Stackdriver logs not available for Cloud ML jobs s

2020-04-26 04:11发布

问题:

Since migration to V2 logs from Cloud ML jobs are not accessible on the Stackdriver logging console anymore. The last log displayed is

Waiting for Tensorflow to start.

The job is executed and completed successfully, I just can't access outputs in the logs

All Stackdriver APIs are enabled for the project.

回答1:

There are no known issues with Cloud ML's Stackdriver logging. The fact that you see "Waiting for Tensorflow to start." indicates you are seeing log messages from Cloud ML.

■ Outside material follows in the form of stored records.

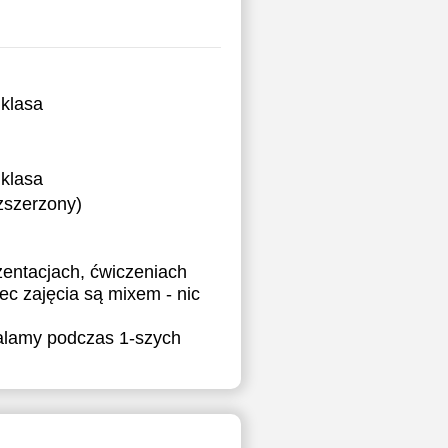
klasa
klasa
ozszerzony)
zentacjach, ćwiczeniach
c zajęcia są mixem - nic
alamy podczas 1-szych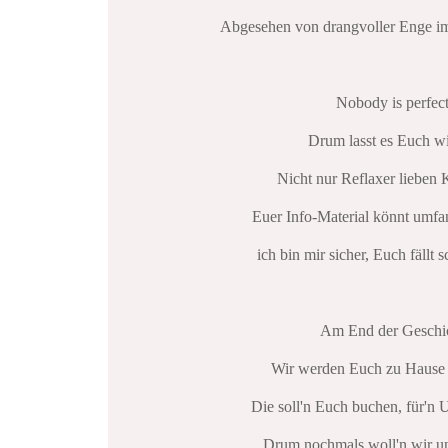
Abgesehen von drangvoller Enge i
Nobody is perfect
Drum lasst es Euch w
Nicht nur Reflaxer lieben 
Euer Info-Material könnt umfan
ich bin mir sicher, Euch fällt 
Am End der Geschi
Wir werden Euch zu Hause
Die soll'n Euch buchen, für'n 
Drum nochmals woll'n wir u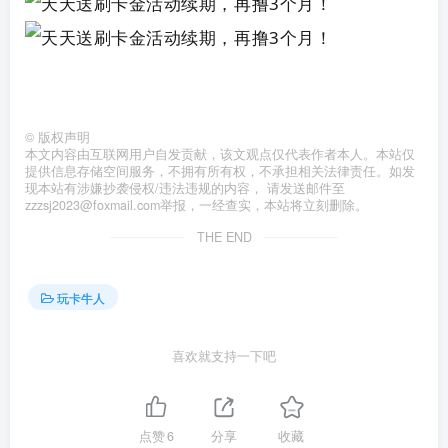
©
版权声明
本文内容由互联网用户自发贡献，该文观点仅代表作者本人。本站仅
提供信息存储空间服务，不拥有所有权，不承担相关法律责任。如发
现本站有涉嫌抄袭侵权/违法违规的内容， 请发送邮件至
zzzsj2023@foxmail.com举报，一经查实，本站将立刻删除。
THE END
玩卡牛人
喜欢就支持一下吧
点赞
6
分享
收藏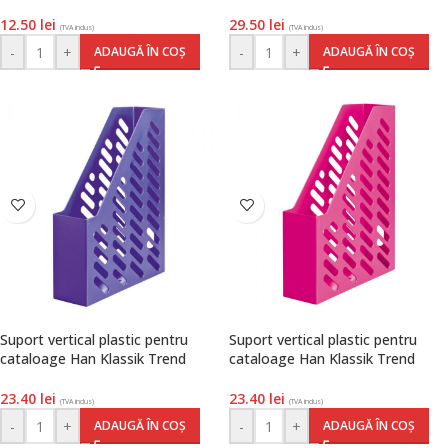
12.50
lei
29.50
lei
(TVA inclus)
(TVA inclus)
-
+
-
+
ADAUGĂ ÎN COȘ
ADAUGĂ ÎN COȘ
Suport vertical plastic pentru
Suport vertical plastic pentru
cataloage Han Klassik Trend
cataloage Han Klassik Trend
colours, lila, Han
colours, roz, Han
23.40
lei
23.40
lei
(TVA inclus)
(TVA inclus)
-
+
-
+
ADAUGĂ ÎN COȘ
ADAUGĂ ÎN COȘ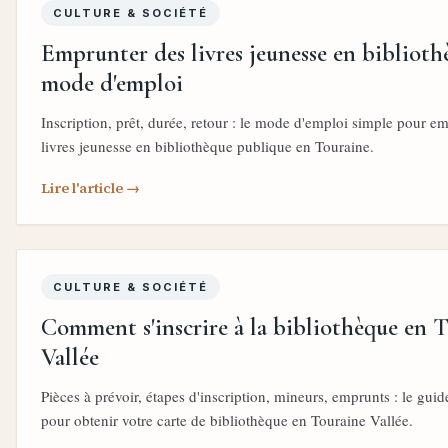
CULTURE & SOCIÉTÉ
Emprunter des livres jeunesse en biblioth
mode d'emploi
Inscription, prêt, durée, retour : le mode d'emploi simple pour e
livres jeunesse en bibliothèque publique en Touraine.
Lire l'article →
CULTURE & SOCIÉTÉ
Comment s'inscrire à la bibliothèque en 
Vallée
Pièces à prévoir, étapes d'inscription, mineurs, emprunts : le guid
pour obtenir votre carte de bibliothèque en Touraine Vallée.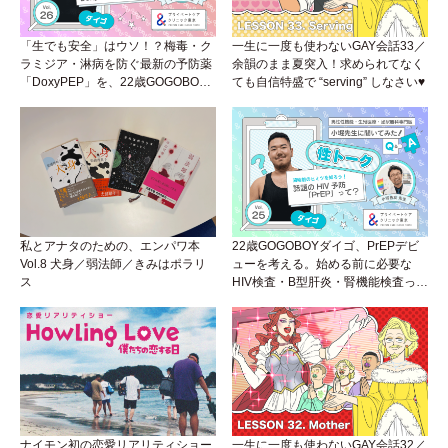
「生でも安全」はウソ！？梅毒・ク
一生に一度も使わないGAY会話33／
ラミジア・淋病を防ぐ最新の予防薬
余韻のまま夏突入！求められてなく
「DoxyPEP」を、22歳GOGOBOY
ても自信特盛で “serving” しなさい♥
ダイゴと学ぼう！性トーク〜聞きに
くいことは小堀先生に聞けばイイ！
（Vol.26）
私とアナタのための、エンパワ本
22歳GOGOBOYダイゴ、PrEPデビ
Vol.8 犬身／弱法師／きみはポラリ
ューを考える。始める前に必要な
ス
HIV検査・B型肝炎・腎機能検査っ
て？開始前検査のヒミツを知ろう！
性トーク～聞きにくいことは小堀先
生に聞けばイイ！（Vol.25）
ナイモン初の恋愛リアリティショー
一生に一度も使わないGAY会話32／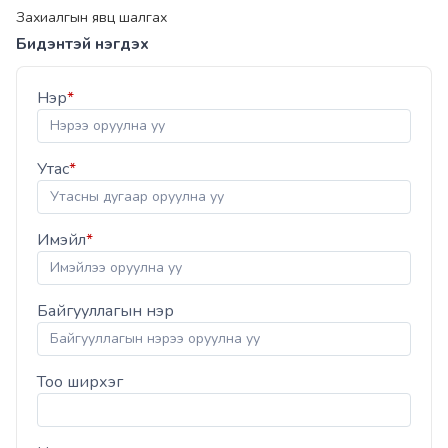
Захиалгын явц шалгах
Бидэнтэй нэгдэх
Нэр
*
Утас
*
Имэйл
*
Байгууллагын нэр
Тоо ширхэг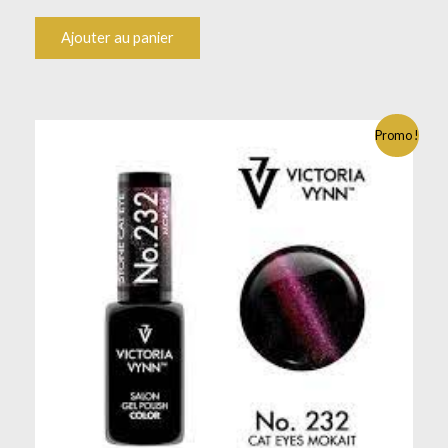
Ajouter au panier
Promo !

If logs from your Python/TensorFlow program are missing that usually indicates Cloud ML hasn't been authorized to send logs to Stackdriver logging for your project. To check permissions do the following

  1. Identify the Cloud ML service account by following these instructions
  2. In the Cloud Console select the IAM Tab
  3. Verify that the Cloud ML service account is listed and has Logs Writer permissions


回答2:

This problem also took me two weeks to search answers online with frustration, until I came across this post. I did not see "migration to V2" as OP mentions but I simply could not get any application logs in StackDriver, only system logs of job started/completed. Following what Jeremy replies solves the problem.

To make Jeremy's reply simpler to follow, essentially you add the ML service account

cloud-ml-service@<project-id>.iam.gserviceaccount.com

to your project's IAM members, with at least "Logs Writer" role.

You can get "project-id" by:

gcloud config list project --format "value(core.project)"

I also assigned Project->Editor role to allow Bucket access.